Asumsinya, berbagai persoalan sosial sering bersumber atau terkait dengan ketidakadilan. Oleh karena itu, kesempatan dan kemampuan untuk melakukan analisis secara kritis akan dapat membantu terciptanya perubahan sosial menuju masyarakat yang lebih baik.

Agar dapat melakukan perubahan sosial secara sistemik, siswa dibekali kemampuan mengidentifikasi berbagai isu sosial dan ketidakadilan serta melakukan analisis kritis.

Perspektif integrasi

Westheimer dan Kahne (2004) menemukan bahwa perspektif yang berbeda akan menelurkan hasil berbeda. Misalnya, yang fokus pada tanggung jawab pribadi mungkin membentuk siswa menjadi lebih jujur, pekerja keras, mudah dimintai pertolongan atau menjadi relawan.

Namun, mereka kurang menyadari pentingnya berorganisasi, apalagi membahas soal ketidakadilan sosial. Mereka mungkin tidak tertarik, bahkan merasa tak nyaman dan menghindar untuk berdiskusi tentang politik.

Sementara itu, yang menekankan aksi kolektif dan sikap kritis untuk menganalisis ketidakadilan sosial mungkin pandai berorganisasi dan kuat dalam analisis, tetapi belum tentu terkuatkan sisi-sisi tanggung jawab pribadinya.

Mereka kurang belajar untuk berefleksi agar paham apa saja karakter positif yang harus dibangun dari diri sendiri. Misalnya, untuk bersikap jujur, terbuka, berempati, bertenggang rasa, dan berhati-hati dalam pengambilan kesimpulan.

Bukankah kita menemukan dalam masyarakat, orang yang pandai berwacana atau sibuk mengkritik, tetapi kurang berkaca mengenai perilaku dirinya sendiri?

Kita mengamati bahwa partisipasi masyarakat—apalagi kelompok muda— dalam pemilu di berbagai negara menunjukkan penurunan dari waktu ke waktu.

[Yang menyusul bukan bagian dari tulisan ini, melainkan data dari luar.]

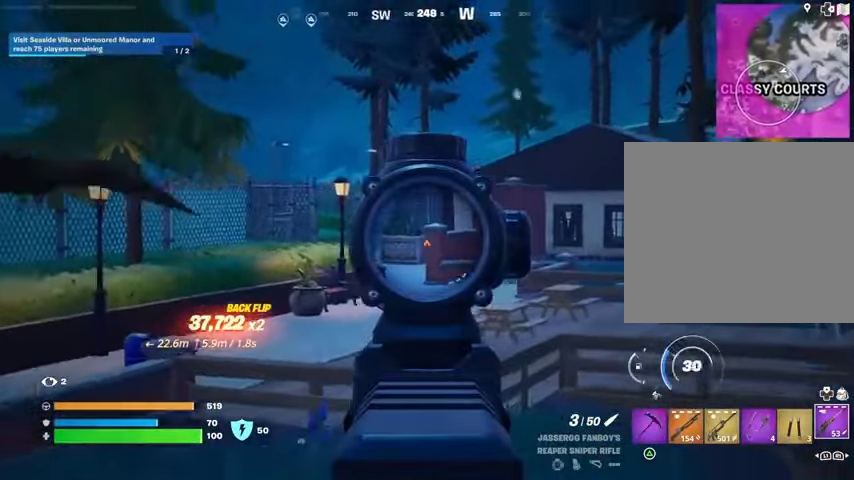
{"buttons": ["L2"], "left_stick": "up-left", "right_stick": "center", "events": [[33, "right_stick", "center"], [67, "left_stick", "up"], [333, "left_stick", "up-left"]]}
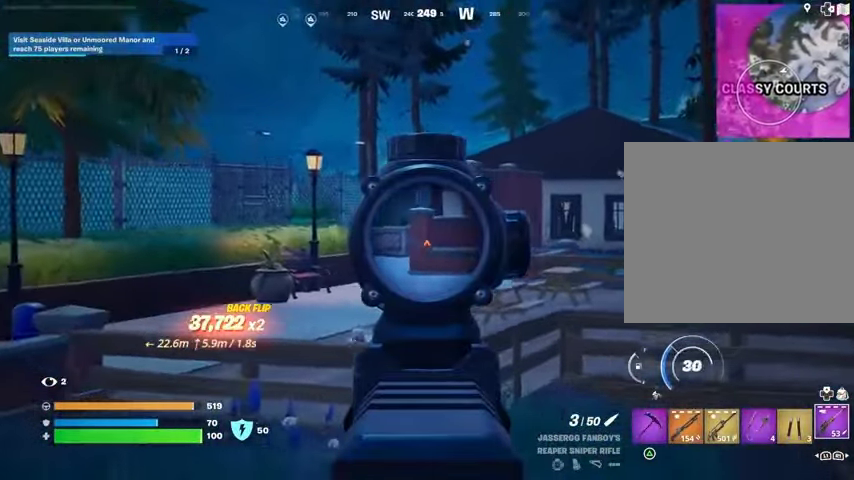
{"buttons": [], "left_stick": "up", "right_stick": "center", "events": [[133, "right_stick", "up"], [233, "right_stick", "center"], [300, "L2", "up"], [367, "left_stick", "up"]]}
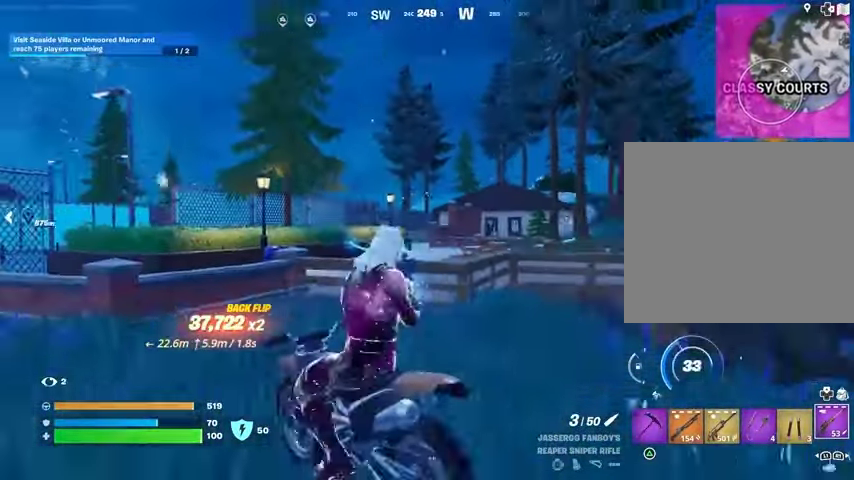
{"buttons": [], "left_stick": "center", "right_stick": "center", "events": [[167, "L3", "down"], [300, "L3", "up"], [300, "left_stick", "up-right"], [367, "CROSS", "down"], [500, "CROSS", "up"], [500, "left_stick", "center"]]}
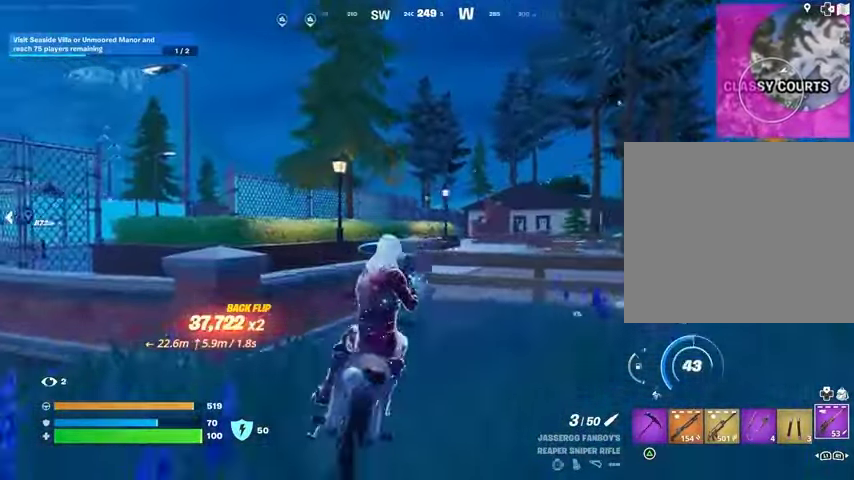
{"buttons": [], "left_stick": "center", "right_stick": "center", "events": [[400, "CROSS", "down"], [500, "CROSS", "up"]]}
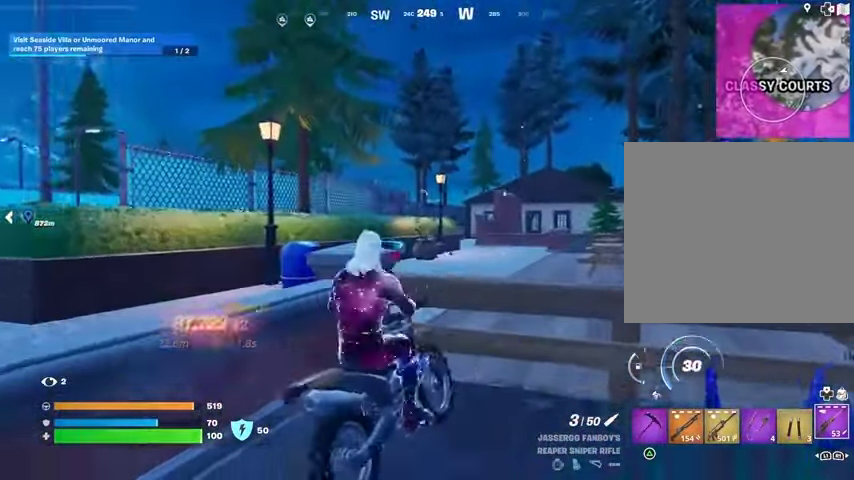
{"buttons": ["SQUARE"], "left_stick": "down", "right_stick": "center", "events": [[33, "left_stick", "left"], [167, "left_stick", "up"], [333, "left_stick", "down"], [367, "SQUARE", "down"]]}
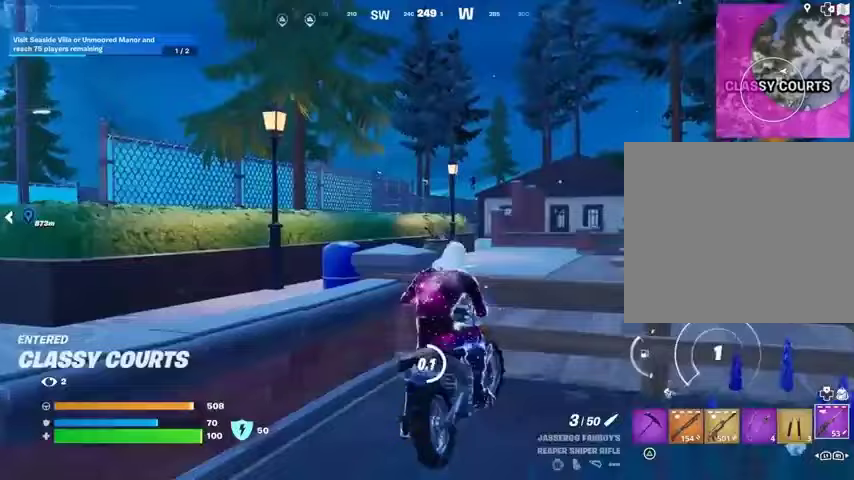
{"buttons": ["CROSS", "L3"], "left_stick": "up-left", "right_stick": "center", "events": [[200, "left_stick", "left"], [267, "left_stick", "up-left"], [400, "SQUARE", "up"], [433, "L3", "down"], [500, "CROSS", "down"]]}
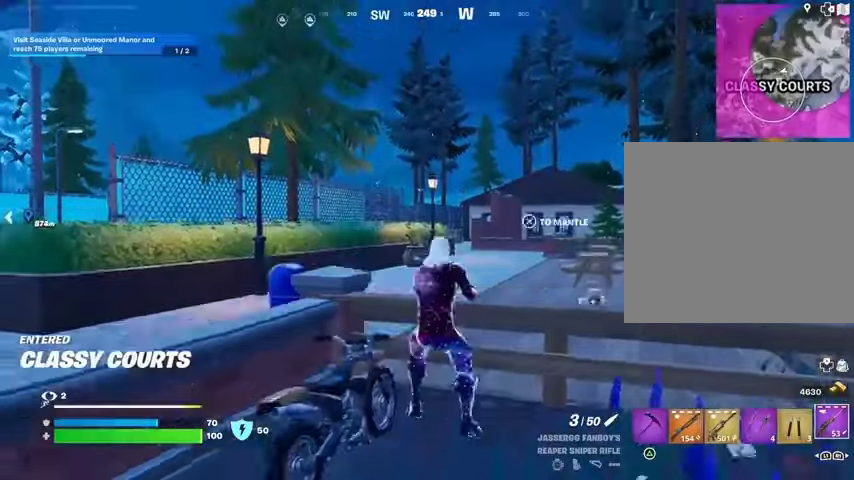
{"buttons": [], "left_stick": "left", "right_stick": "center", "events": [[33, "L3", "up"], [100, "CROSS", "up"], [100, "right_stick", "left"], [167, "right_stick", "center"], [233, "L1", "down"], [300, "left_stick", "left"], [333, "L1", "up"], [367, "right_stick", "right"], [467, "right_stick", "center"]]}
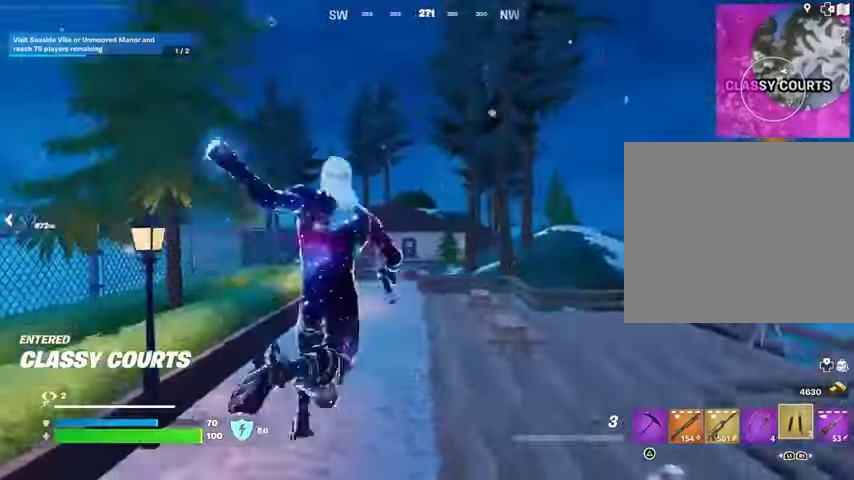
{"buttons": [], "left_stick": "up-left", "right_stick": "down-left", "events": [[100, "right_stick", "up-left"], [133, "L2", "down"], [200, "left_stick", "up-left"], [233, "L2", "up"], [233, "right_stick", "center"], [300, "left_stick", "up"], [467, "right_stick", "down-left"], [500, "left_stick", "up-left"]]}
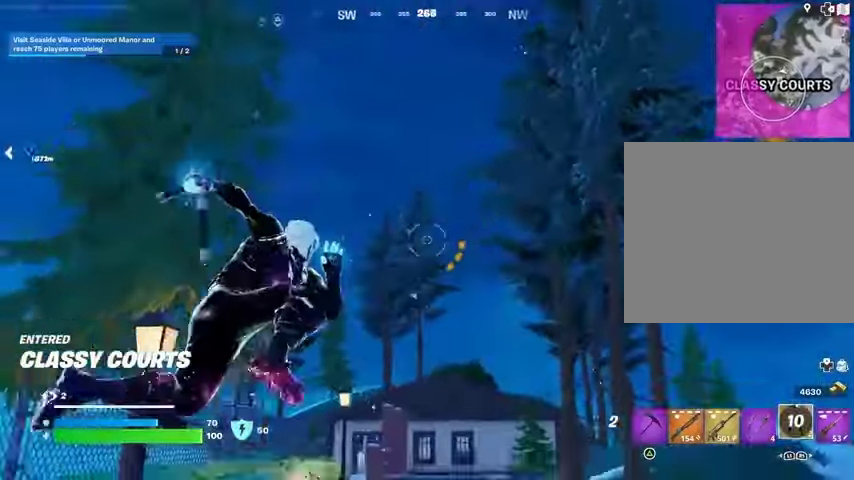
{"buttons": [], "left_stick": "left", "right_stick": "down", "events": [[233, "right_stick", "center"], [433, "left_stick", "left"], [433, "right_stick", "down"]]}
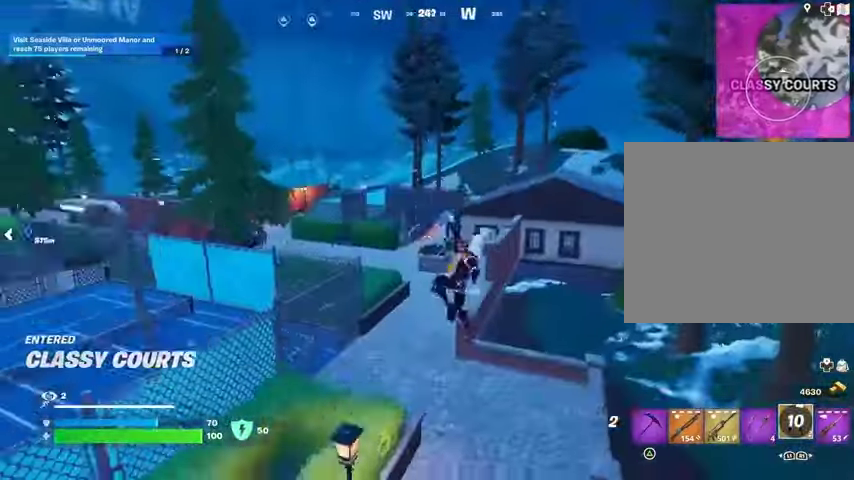
{"buttons": [], "left_stick": "left", "right_stick": "center", "events": [[67, "right_stick", "center"], [333, "R1", "down"], [433, "R1", "up"]]}
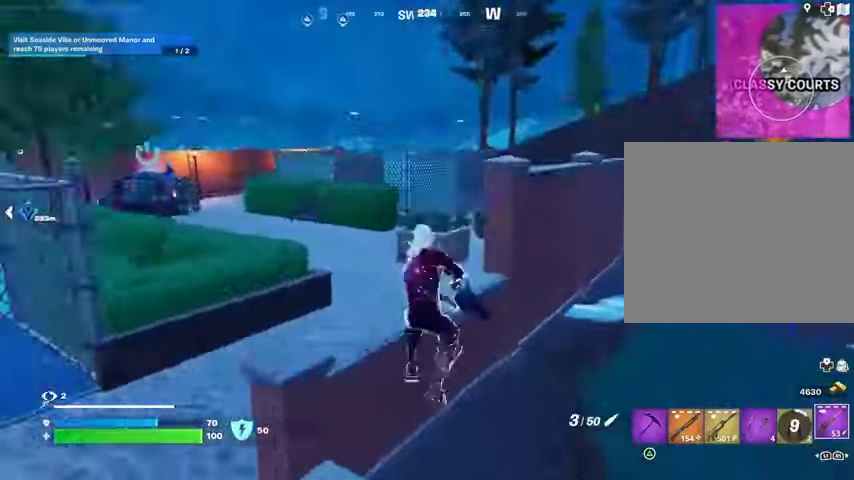
{"buttons": [], "left_stick": "down-right", "right_stick": "center", "events": [[300, "left_stick", "down"], [500, "left_stick", "down-right"]]}
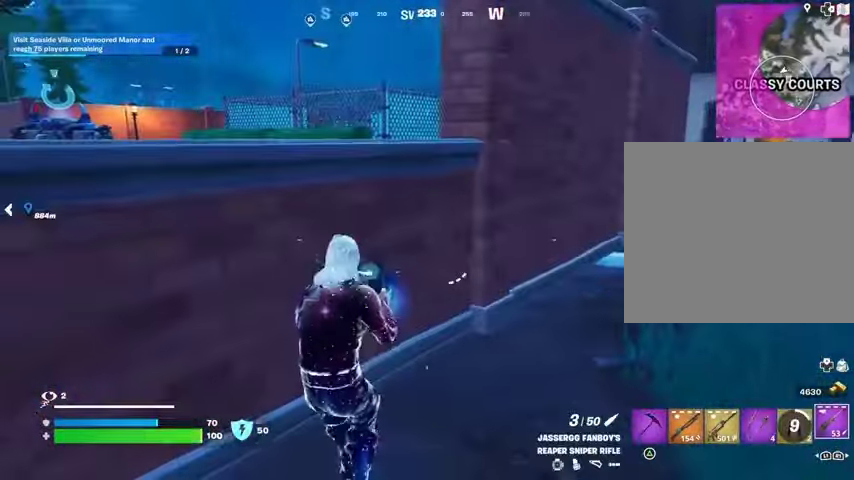
{"buttons": [], "left_stick": "up-left", "right_stick": "center", "events": [[100, "right_stick", "right"], [133, "L1", "down"], [167, "right_stick", "center"], [233, "L1", "up"], [233, "left_stick", "down-left"], [333, "left_stick", "up-left"], [367, "CROSS", "down"], [467, "CROSS", "up"]]}
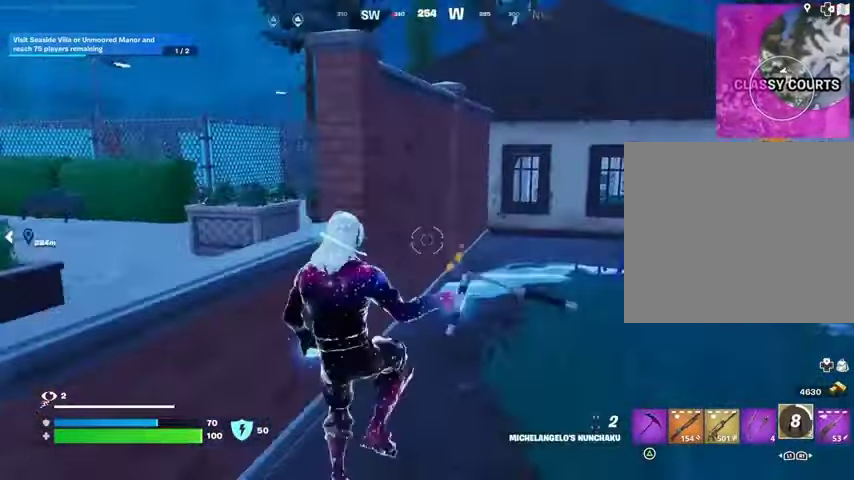
{"buttons": [], "left_stick": "up", "right_stick": "center", "events": [[33, "CROSS", "down"], [133, "CROSS", "up"], [267, "left_stick", "up"]]}
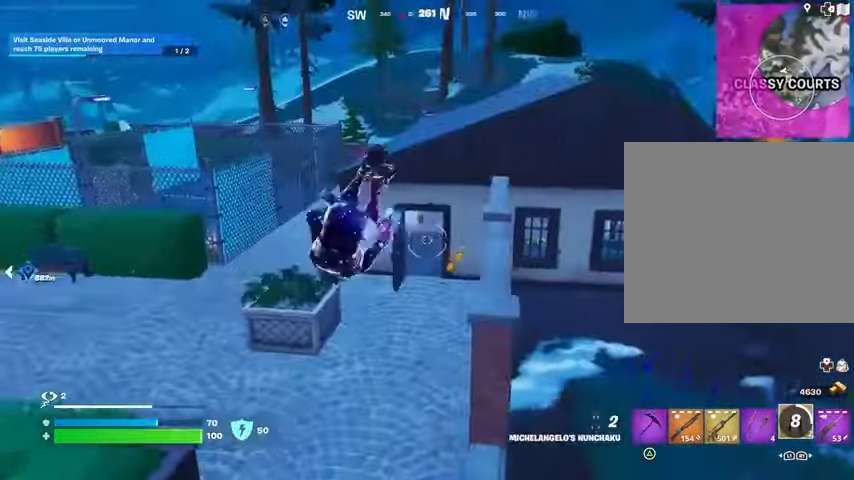
{"buttons": ["R1"], "left_stick": "up-right", "right_stick": "up", "events": [[233, "left_stick", "up-left"], [333, "left_stick", "up-right"], [433, "R1", "down"], [467, "right_stick", "up"]]}
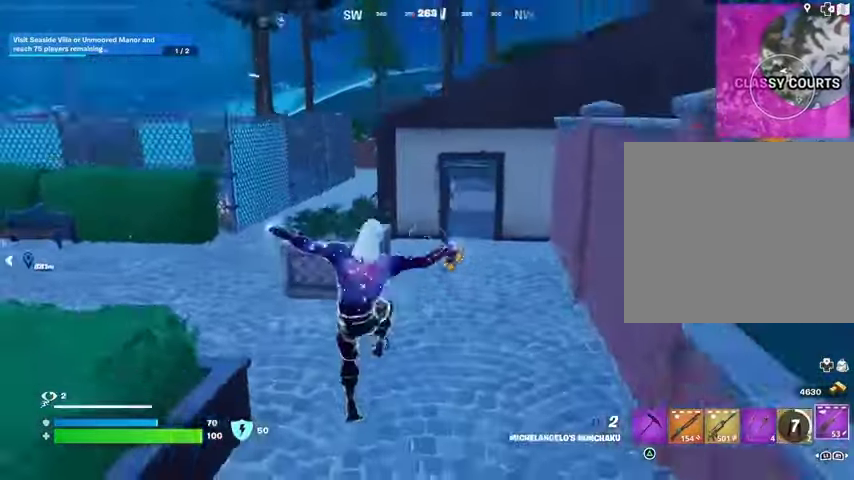
{"buttons": [], "left_stick": "up-left", "right_stick": "center", "events": [[33, "R1", "up"], [33, "right_stick", "center"], [100, "L3", "down"], [200, "L3", "up"], [267, "left_stick", "up"], [267, "right_stick", "left"], [400, "left_stick", "up-left"], [400, "right_stick", "center"]]}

Sementara itu, peran media sosial makin masif dalam memobilisasi kelompok dan memengaruhi pandangan masyarakat dengan informasi yang sering hoaks.

Oleh karena itu, diperlukan perspektif yang mampu mengintegrasikan tiga pendekatan itu. Kita sangat memerlukan orang-orang muda yang memiliki karakter pribadi positif, mampu menghormati diri sendiri dan kelompok-kelompok berbeda dalam masyarakat, serta memiliki keterbukaan, kejujuran, disiplin, inisiatif dan integritas.

Selain hal itu, orang-orang muda juga perlu menyadari pentingnya kerja kolektif berorganisasi, bukan hanya membawa kepentingan kelompoknya sendiri, melainkan membawa kepentingan berbagai kelompok yang ada dalam masyarakat.

Kita memerlukan orang- orang muda yang kritis menganalisis ketidakadilan sosial, sekaligus terbuka terhadap kemungkinan bahwa bisa jadi kelompoknya sendiri juga terlibat dalam menguatkan ketidakadilan tersebut.